## [Provided passage]
It returns the DataFrame associated with the table.

The data source is specified by the ``source`` and a set of ``options``.
If ``source`` is not specified, the default data source configured by
``spark.sql.sources.default`` will be used. When ``path`` is specified, an external table is
created from the data at the given path. Otherwise a managed table is created.

Optionally, a schema can be provided as the schema of the returned :class:`DataFrame` and
created table.

:return: :class:`DataFrame`

.. versionadded:: 2.2
File:      /opt/spark-3.0.1-bin-hadoop3.2/python/pyspark/sql/catalog.py
Type:      method
spark.catalog.createTable('dual', schema=schema)
dummy
spark.catalog.listTables()
[Table(name='dual', database='itversity_demo_db', description=None, tableType='MANAGED', isTemporary=False)]
df.write.insertInto?
Signature: df.write.insertInto(tableName, overwrite=None)
Docstring:
Inserts the content of the :class:`DataFrame` to the specified table.

It requires that the schema of the :class:`DataFrame` is the same as the
schema of the table.

Optionally overwriting any existing data.

.. versionadded:: 1.4
File:      /opt/spark-3.0.1-bin-hadoop3.2/python/pyspark/sql/readwriter.py
Type:      method
df.write.insertInto('dual')
spark.read.table("dual").show()
+-----+
|dummy|
+-----+
|    X|
+-----+
spark.sql('SELECT * FROM dual').show()
+-----+
|dummy|
+-----+
|    X|
+-----+
  • Let us drop the table dual and then database db. We need to use spark.sql as spark.catalog does not have API to drop the tables or databases.

spark.sql("DROP TABLE dual")
spark.sql(f"DROP DATABASE {username}_demo_db")
# We can use CASCADE to drop database along with tables.
spark.sql(f"DROP DATABASE IF EXISTS {username}_demo_db CASCADE")

## [The request]
Transcribe the section of the Spark catalog walkthrough starting at "Optionally, a schema" and ending at "spark.catalog.listTables()".

## [Dataset content]
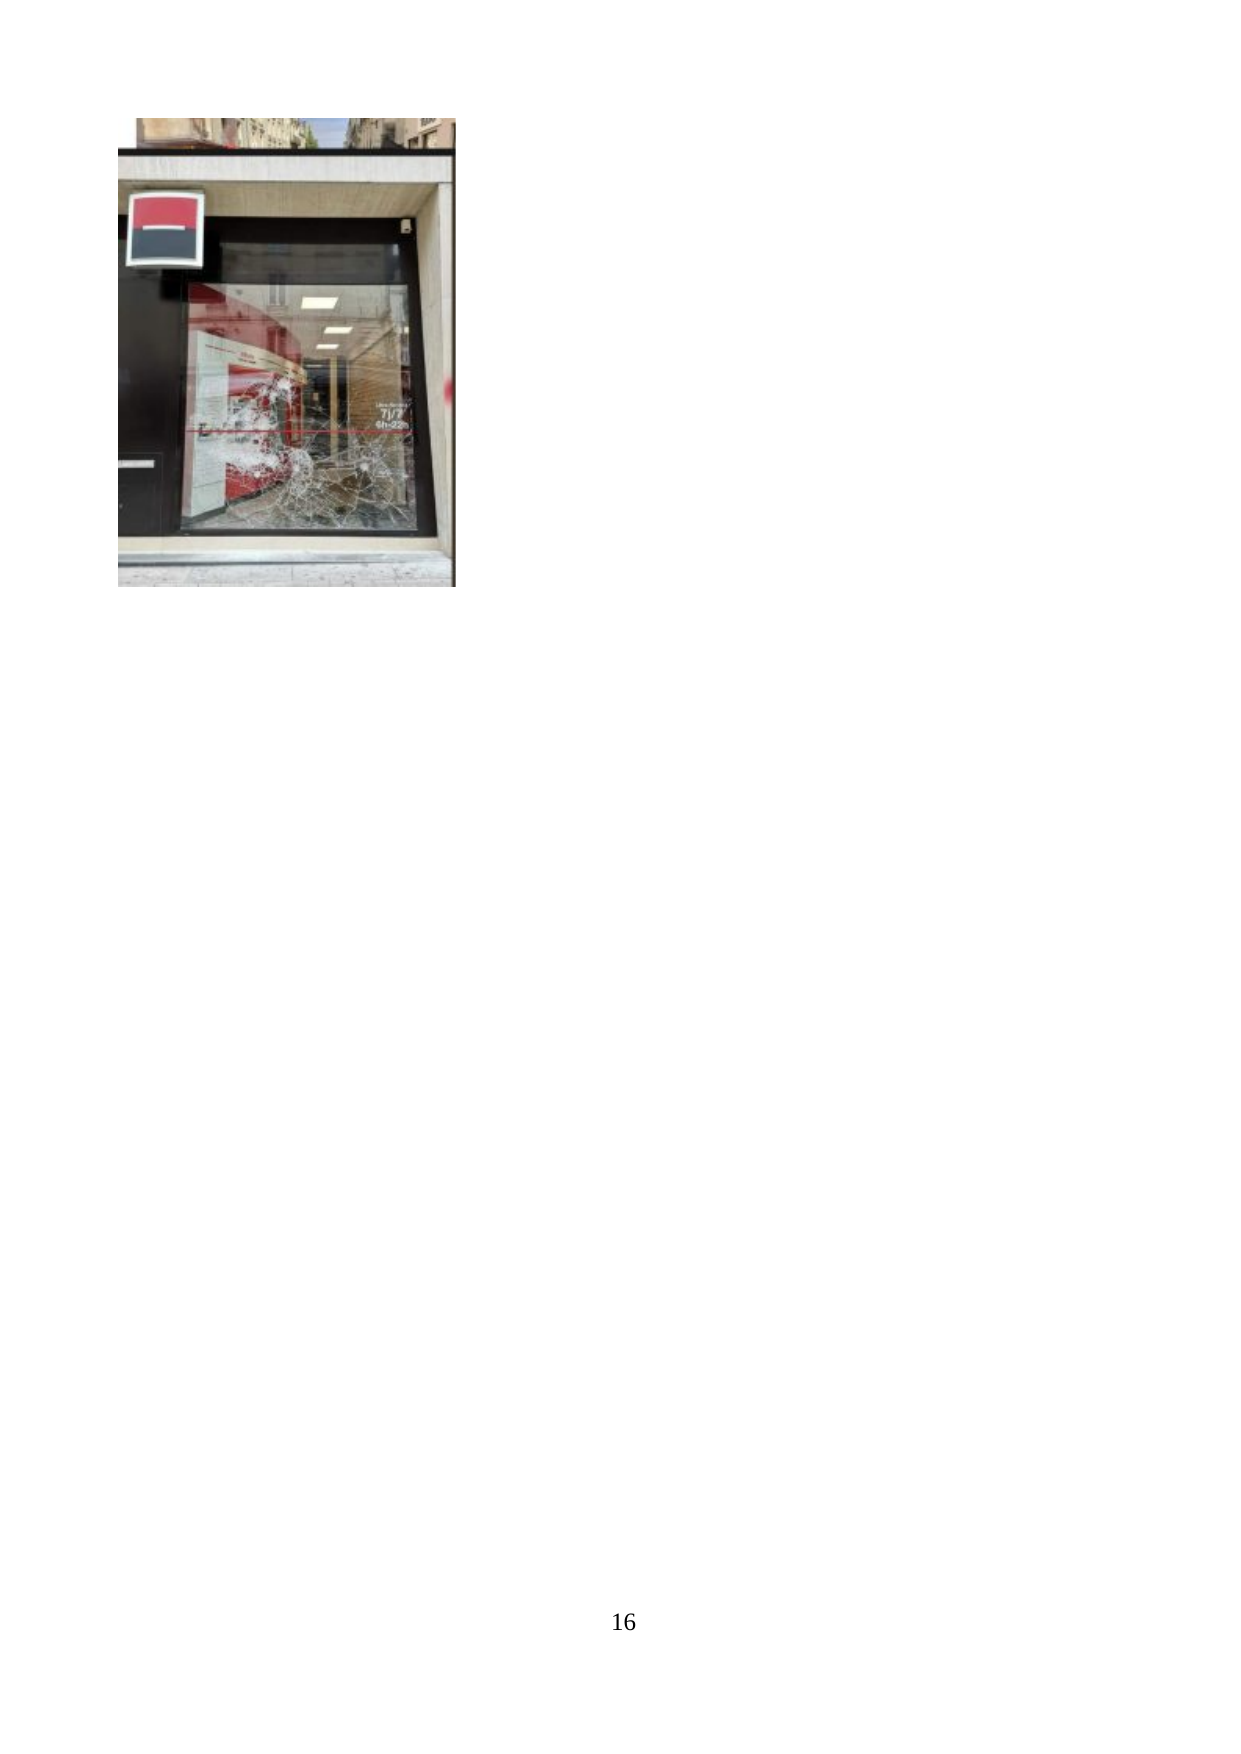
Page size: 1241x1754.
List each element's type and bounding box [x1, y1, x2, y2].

picture [118, 118, 456, 587]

## [Solution for this task]
Optionally, a schema can be provided as the schema of the returned :class:`DataFrame` and
created table.

:return: :class:`DataFrame`

.. versionadded:: 2.2
File:      /opt/spark-3.0.1-bin-hadoop3.2/python/pyspark/sql/catalog.py
Type:      method
spark.catalog.createTable('dual', schema=schema)
dummy
spark.catalog.listTables()